Aim –
Reproduce each of the following lines of data precisely, without any alteration.

── Supplied records

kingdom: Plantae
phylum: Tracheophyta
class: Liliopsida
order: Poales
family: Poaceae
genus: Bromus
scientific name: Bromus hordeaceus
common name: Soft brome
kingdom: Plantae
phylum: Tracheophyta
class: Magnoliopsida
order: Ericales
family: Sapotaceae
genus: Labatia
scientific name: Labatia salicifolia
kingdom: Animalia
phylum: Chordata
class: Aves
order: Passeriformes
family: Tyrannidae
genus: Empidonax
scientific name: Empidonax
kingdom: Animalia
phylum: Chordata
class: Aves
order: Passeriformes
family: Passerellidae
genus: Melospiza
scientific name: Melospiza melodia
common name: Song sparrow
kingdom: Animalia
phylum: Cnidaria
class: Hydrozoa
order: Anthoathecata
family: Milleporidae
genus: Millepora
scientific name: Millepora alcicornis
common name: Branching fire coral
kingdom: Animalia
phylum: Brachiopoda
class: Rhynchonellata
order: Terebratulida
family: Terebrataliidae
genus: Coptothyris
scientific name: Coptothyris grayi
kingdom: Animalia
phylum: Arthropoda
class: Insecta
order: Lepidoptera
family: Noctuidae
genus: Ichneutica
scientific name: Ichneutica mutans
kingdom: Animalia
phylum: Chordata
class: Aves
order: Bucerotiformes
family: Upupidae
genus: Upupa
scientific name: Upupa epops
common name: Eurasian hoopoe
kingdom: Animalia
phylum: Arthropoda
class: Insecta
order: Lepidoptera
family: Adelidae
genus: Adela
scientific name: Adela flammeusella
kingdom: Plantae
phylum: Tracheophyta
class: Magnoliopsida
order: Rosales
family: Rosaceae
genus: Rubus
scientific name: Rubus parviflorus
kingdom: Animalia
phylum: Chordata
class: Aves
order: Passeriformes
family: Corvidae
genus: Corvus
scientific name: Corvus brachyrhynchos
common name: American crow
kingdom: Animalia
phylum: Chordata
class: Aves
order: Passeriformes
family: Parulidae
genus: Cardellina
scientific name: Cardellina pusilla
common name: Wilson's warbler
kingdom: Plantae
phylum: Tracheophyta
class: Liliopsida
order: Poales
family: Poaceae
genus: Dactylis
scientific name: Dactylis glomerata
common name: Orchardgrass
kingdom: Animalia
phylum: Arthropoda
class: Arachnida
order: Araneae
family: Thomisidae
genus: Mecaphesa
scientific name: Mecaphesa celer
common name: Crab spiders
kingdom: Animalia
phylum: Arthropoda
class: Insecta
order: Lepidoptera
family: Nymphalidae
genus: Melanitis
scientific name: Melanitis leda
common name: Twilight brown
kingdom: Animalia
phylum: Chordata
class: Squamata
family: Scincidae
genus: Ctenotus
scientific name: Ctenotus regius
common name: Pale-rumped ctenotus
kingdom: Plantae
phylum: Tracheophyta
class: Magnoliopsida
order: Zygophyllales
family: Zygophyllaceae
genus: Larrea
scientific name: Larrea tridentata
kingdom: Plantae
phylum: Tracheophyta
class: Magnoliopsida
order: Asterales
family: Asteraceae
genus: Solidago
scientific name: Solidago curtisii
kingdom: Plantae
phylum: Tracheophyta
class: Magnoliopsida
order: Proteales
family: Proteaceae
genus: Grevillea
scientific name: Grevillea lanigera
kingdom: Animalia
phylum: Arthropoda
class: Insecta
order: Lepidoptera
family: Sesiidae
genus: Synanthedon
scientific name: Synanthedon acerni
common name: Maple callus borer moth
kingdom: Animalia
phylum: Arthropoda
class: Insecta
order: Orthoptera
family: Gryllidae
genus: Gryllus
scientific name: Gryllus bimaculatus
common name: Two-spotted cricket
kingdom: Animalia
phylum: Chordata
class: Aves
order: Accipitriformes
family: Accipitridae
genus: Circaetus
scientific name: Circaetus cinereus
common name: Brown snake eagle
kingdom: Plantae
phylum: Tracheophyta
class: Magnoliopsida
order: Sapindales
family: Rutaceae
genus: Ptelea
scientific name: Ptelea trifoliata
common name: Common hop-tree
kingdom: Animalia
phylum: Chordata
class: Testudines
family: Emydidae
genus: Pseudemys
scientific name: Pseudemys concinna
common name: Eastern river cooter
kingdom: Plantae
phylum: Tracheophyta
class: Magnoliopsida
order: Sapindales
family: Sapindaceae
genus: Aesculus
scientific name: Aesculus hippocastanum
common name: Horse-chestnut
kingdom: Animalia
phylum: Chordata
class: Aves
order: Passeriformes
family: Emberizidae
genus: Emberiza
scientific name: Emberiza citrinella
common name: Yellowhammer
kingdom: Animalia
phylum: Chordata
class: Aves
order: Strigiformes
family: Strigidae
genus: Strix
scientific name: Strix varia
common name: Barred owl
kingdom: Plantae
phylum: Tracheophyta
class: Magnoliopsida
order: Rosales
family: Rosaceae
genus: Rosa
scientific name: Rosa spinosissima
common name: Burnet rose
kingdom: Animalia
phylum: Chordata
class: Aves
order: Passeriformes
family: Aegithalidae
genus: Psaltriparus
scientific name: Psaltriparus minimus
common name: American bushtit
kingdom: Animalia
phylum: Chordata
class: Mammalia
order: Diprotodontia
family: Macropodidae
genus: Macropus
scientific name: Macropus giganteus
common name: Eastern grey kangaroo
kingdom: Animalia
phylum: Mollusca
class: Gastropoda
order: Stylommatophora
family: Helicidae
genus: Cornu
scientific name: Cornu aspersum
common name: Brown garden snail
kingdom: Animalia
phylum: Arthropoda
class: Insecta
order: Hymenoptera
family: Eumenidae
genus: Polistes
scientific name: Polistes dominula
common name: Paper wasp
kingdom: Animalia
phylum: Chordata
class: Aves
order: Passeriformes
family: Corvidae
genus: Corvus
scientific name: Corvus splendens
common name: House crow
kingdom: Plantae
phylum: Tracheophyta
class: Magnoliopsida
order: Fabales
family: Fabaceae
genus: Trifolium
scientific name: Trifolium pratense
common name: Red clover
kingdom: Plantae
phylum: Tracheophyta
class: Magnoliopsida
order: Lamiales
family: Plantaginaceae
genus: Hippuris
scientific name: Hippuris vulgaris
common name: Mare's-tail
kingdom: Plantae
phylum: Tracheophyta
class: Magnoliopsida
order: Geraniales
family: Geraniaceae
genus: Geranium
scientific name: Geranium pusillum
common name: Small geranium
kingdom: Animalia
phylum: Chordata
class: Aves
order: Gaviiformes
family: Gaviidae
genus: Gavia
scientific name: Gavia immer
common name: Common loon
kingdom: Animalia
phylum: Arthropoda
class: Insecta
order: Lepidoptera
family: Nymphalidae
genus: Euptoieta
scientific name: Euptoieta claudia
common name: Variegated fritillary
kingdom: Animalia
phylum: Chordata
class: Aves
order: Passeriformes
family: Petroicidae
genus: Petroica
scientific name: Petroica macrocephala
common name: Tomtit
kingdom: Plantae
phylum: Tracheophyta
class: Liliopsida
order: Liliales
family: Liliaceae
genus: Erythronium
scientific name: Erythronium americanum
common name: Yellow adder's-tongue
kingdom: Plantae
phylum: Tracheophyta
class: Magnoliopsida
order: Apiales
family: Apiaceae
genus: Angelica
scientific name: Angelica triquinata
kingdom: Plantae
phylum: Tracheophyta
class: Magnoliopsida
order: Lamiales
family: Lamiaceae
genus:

────

Solution to this task –
kingdom: Plantae
phylum: Tracheophyta
class: Liliopsida
order: Poales
family: Poaceae
genus: Bromus
scientific name: Bromus hordeaceus
common name: Soft brome
kingdom: Plantae
phylum: Tracheophyta
class: Magnoliopsida
order: Ericales
family: Sapotaceae
genus: Labatia
scientific name: Labatia salicifolia
kingdom: Animalia
phylum: Chordata
class: Aves
order: Passeriformes
family: Tyrannidae
genus: Empidonax
scientific name: Empidonax
kingdom: Animalia
phylum: Chordata
class: Aves
order: Passeriformes
family: Passerellidae
genus: Melospiza
scientific name: Melospiza melodia
common name: Song sparrow
kingdom: Animalia
phylum: Cnidaria
class: Hydrozoa
order: Anthoathecata
family: Milleporidae
genus: Millepora
scientific name: Millepora alcicornis
common name: Branching fire coral
kingdom: Animalia
phylum: Brachiopoda
class: Rhynchonellata
order: Terebratulida
family: Terebrataliidae
genus: Coptothyris
scientific name: Coptothyris grayi
kingdom: Animalia
phylum: Arthropoda
class: Insecta
order: Lepidoptera
family: Noctuidae
genus: Ichneutica
scientific name: Ichneutica mutans
kingdom: Animalia
phylum: Chordata
class: Aves
order: Bucerotiformes
family: Upupidae
genus: Upupa
scientific name: Upupa epops
common name: Eurasian hoopoe
kingdom: Animalia
phylum: Arthropoda
class: Insecta
order: Lepidoptera
family: Adelidae
genus: Adela
scientific name: Adela flammeusella
kingdom: Plantae
phylum: Tracheophyta
class: Magnoliopsida
order: Rosales
family: Rosaceae
genus: Rubus
scientific name: Rubus parviflorus
kingdom: Animalia
phylum: Chordata
class: Aves
order: Passeriformes
family: Corvidae
genus: Corvus
scientific name: Corvus brachyrhynchos
common name: American crow
kingdom: Animalia
phylum: Chordata
class: Aves
order: Passeriformes
family: Parulidae
genus: Cardellina
scientific name: Cardellina pusilla
common name: Wilson's warbler
kingdom: Plantae
phylum: Tracheophyta
class: Liliopsida
order: Poales
family: Poaceae
genus: Dactylis
scientific name: Dactylis glomerata
common name: Orchardgrass
kingdom: Animalia
phylum: Arthropoda
class: Arachnida
order: Araneae
family: Thomisidae
genus: Mecaphesa
scientific name: Mecaphesa celer
common name: Crab spiders
kingdom: Animalia
phylum: Arthropoda
class: Insecta
order: Lepidoptera
family: Nymphalidae
genus: Melanitis
scientific name: Melanitis leda
common name: Twilight brown
kingdom: Animalia
phylum: Chordata
class: Squamata
family: Scincidae
genus: Ctenotus
scientific name: Ctenotus regius
common name: Pale-rumped ctenotus
kingdom: Plantae
phylum: Tracheophyta
class: Magnoliopsida
order: Zygophyllales
family: Zygophyllaceae
genus: Larrea
scientific name: Larrea tridentata
kingdom: Plantae
phylum: Tracheophyta
class: Magnoliopsida
order: Asterales
family: Asteraceae
genus: Solidago
scientific name: Solidago curtisii
kingdom: Plantae
phylum: Tracheophyta
class: Magnoliopsida
order: Proteales
family: Proteaceae
genus: Grevillea
scientific name: Grevillea lanigera
kingdom: Animalia
phylum: Arthropoda
class: Insecta
order: Lepidoptera
family: Sesiidae
genus: Synanthedon
scientific name: Synanthedon acerni
common name: Maple callus borer moth
kingdom: Animalia
phylum: Arthropoda
class: Insecta
order: Orthoptera
family: Gryllidae
genus: Gryllus
scientific name: Gryllus bimaculatus
common name: Two-spotted cricket
kingdom: Animalia
phylum: Chordata
class: Aves
order: Accipitriformes
family: Accipitridae
genus: Circaetus
scientific name: Circaetus cinereus
common name: Brown snake eagle
kingdom: Plantae
phylum: Tracheophyta
class: Magnoliopsida
order: Sapindales
family: Rutaceae
genus: Ptelea
scientific name: Ptelea trifoliata
common name: Common hop-tree
kingdom: Animalia
phylum: Chordata
class: Testudines
family: Emydidae
genus: Pseudemys
scientific name: Pseudemys concinna
common name: Eastern river cooter
kingdom: Plantae
phylum: Tracheophyta
class: Magnoliopsida
order: Sapindales
family: Sapindaceae
genus: Aesculus
scientific name: Aesculus hippocastanum
common name: Horse-chestnut
kingdom: Animalia
phylum: Chordata
class: Aves
order: Passeriformes
family: Emberizidae
genus: Emberiza
scientific name: Emberiza citrinella
common name: Yellowhammer
kingdom: Animalia
phylum: Chordata
class: Aves
order: Strigiformes
family: Strigidae
genus: Strix
scientific name: Strix varia
common name: Barred owl
kingdom: Plantae
phylum: Tracheophyta
class: Magnoliopsida
order: Rosales
family: Rosaceae
genus: Rosa
scientific name: Rosa spinosissima
common name: Burnet rose
kingdom: Animalia
phylum: Chordata
class: Aves
order: Passeriformes
family: Aegithalidae
genus: Psaltriparus
scientific name: Psaltriparus minimus
common name: American bushtit
kingdom: Animalia
phylum: Chordata
class: Mammalia
order: Diprotodontia
family: Macropodidae
genus: Macropus
scientific name: Macropus giganteus
common name: Eastern grey kangaroo
kingdom: Animalia
phylum: Mollusca
class: Gastropoda
order: Stylommatophora
family: Helicidae
genus: Cornu
scientific name: Cornu aspersum
common name: Brown garden snail
kingdom: Animalia
phylum: Arthropoda
class: Insecta
order: Hymenoptera
family: Eumenidae
genus: Polistes
scientific name: Polistes dominula
common name: Paper wasp
kingdom: Animalia
phylum: Chordata
class: Aves
order: Passeriformes
family: Corvidae
genus: Corvus
scientific name: Corvus splendens
common name: House crow
kingdom: Plantae
phylum: Tracheophyta
class: Magnoliopsida
order: Fabales
family: Fabaceae
genus: Trifolium
scientific name: Trifolium pratense
common name: Red clover
kingdom: Plantae
phylum: Tracheophyta
class: Magnoliopsida
order: Lamiales
family: Plantaginaceae
genus: Hippuris
scientific name: Hippuris vulgaris
common name: Mare's-tail
kingdom: Plantae
phylum: Tracheophyta
class: Magnoliopsida
order: Geraniales
family: Geraniaceae
genus: Geranium
scientific name: Geranium pusillum
common name: Small geranium
kingdom: Animalia
phylum: Chordata
class: Aves
order: Gaviiformes
family: Gaviidae
genus: Gavia
scientific name: Gavia immer
common name: Common loon
kingdom: Animalia
phylum: Arthropoda
class: Insecta
order: Lepidoptera
family: Nymphalidae
genus: Euptoieta
scientific name: Euptoieta claudia
common name: Variegated fritillary
kingdom: Animalia
phylum: Chordata
class: Aves
order: Passeriformes
family: Petroicidae
genus: Petroica
scientific name: Petroica macrocephala
common name: Tomtit
kingdom: Plantae
phylum: Tracheophyta
class: Liliopsida
order: Liliales
family: Liliaceae
genus: Erythronium
scientific name: Erythronium americanum
common name: Yellow adder's-tongue
kingdom: Plantae
phylum: Tracheophyta
class: Magnoliopsida
order: Apiales
family: Apiaceae
genus: Angelica
scientific name: Angelica triquinata
kingdom: Plantae
phylum: Tracheophyta
class: Magnoliopsida
order: Lamiales
family: Lamiaceae
genus:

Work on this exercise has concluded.